Who will be able to see the total lunar eclipse of November 8, 2022?

Who will be able to see the total lunar eclipse of November 8, 2022?

The entire planet cannot witness the lunar eclipse on Tuesday, November 8, 2022. It is a total eclipse. It is also the last lunar eclipse of the year.

Two weeks after the solar eclipse of October 25, 2022 (partial solar eclipse), the stars are once again enveloped in an eclipse visible from our planet. On Tuesday, November 8, a lunar eclipse is announced. This is a total lunar eclipse, during which this celestial body passes into the shadow of the Earth.

Unlike the last solar eclipse, this time metropolitan France is not lucky enough to be able to witness the most significant astronomical event of November 2022. The Moon sets when it enters the penumbra and rises after leaving the darkness.

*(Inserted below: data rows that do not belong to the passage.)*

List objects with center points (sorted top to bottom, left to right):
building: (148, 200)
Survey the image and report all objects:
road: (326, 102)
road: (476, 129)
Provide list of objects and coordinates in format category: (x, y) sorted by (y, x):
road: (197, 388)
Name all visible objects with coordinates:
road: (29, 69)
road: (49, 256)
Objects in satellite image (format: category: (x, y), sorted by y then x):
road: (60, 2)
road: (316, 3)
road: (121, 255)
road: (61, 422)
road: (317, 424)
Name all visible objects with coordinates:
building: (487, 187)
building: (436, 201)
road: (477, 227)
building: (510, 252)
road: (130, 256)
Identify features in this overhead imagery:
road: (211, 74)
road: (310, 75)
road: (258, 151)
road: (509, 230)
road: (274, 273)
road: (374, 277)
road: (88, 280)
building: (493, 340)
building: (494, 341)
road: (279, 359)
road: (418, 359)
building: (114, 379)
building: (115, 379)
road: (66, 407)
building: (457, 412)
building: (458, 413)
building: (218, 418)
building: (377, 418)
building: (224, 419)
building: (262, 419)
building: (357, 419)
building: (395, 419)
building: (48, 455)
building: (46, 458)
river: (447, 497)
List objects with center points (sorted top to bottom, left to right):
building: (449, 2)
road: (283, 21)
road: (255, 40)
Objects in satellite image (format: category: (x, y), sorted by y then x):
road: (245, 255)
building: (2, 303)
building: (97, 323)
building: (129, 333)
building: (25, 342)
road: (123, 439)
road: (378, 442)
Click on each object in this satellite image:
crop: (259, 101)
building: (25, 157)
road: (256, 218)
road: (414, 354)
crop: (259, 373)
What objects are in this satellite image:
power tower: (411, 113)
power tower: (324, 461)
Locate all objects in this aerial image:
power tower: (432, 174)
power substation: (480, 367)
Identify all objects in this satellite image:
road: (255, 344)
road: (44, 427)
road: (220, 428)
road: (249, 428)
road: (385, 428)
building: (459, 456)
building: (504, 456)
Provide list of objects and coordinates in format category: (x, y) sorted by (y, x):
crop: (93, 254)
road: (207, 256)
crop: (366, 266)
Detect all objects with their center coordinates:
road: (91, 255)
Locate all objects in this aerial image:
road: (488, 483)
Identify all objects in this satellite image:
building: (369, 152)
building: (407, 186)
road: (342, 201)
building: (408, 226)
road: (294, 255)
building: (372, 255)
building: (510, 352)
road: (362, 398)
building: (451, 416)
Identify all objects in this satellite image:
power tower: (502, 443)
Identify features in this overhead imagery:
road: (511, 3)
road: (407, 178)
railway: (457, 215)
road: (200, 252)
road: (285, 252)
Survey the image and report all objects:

New Caledonia and French Polynesia will see the Moon eclipsed

It is in Asia, Australia, the Pacific and North America that observers will enjoy the spectacle, as NASA reminds us. This means that in New Caledonia and French Polynesia, the eclipse is observable, notes the Institute for Celestial Mechanics and Calculus of Ephemeris (IMCCE). Before the Moon sets, the West Indies and Guyana can see the entrance in the shadow.

Visibility of the lunar eclipse of November 8, 2022. // Source: IMCCE
Visibility of the lunar eclipse of November 8, 2022. // Source: IMCCE

The following table indicates the circumstances of the eclipse and what the annotations on the map above refer to.

Scenery Abbreviation Paris Time
entering the dark P1 9:02
Stepping into the shadows O1 10:09
beginning of totality T1 11:16
Maximum METER 11:59
end of totality T2 12:41
come out of the shadows O2 13:49
out of the dark P2 14:56

Did you make the trip to see the last lunar eclipse of 2022? Enjoy it, because the next total lunar eclipse is far away: we will have to wait until 2025. When a lunar eclipse occurs, the Moon, the Earth and the Sun line up in that order. One might therefore wonder why there is no lunar eclipse every month, since we know that the Moon takes about 29 days to go around the Earth. This is because the Moon’s orbit around Earth is tilted relative to Earth’s orbit around the Sun. Therefore, the Moon does not necessarily always pass through Earth’s shadow. A lunar eclipse only occurs when the orbits are aligned.

Observing a lunar eclipse requires fewer precautions than observing a solar eclipse. Your eyes are enough to enjoy it without any danger. During a total lunar eclipse, the star temporarily takes on a reddish color. This is due to the scattering of sunlight through the Earth’s atmosphere (only red continues to pass through). From the Moon, we would see a kind of red ring that surrounds the Earth at this time.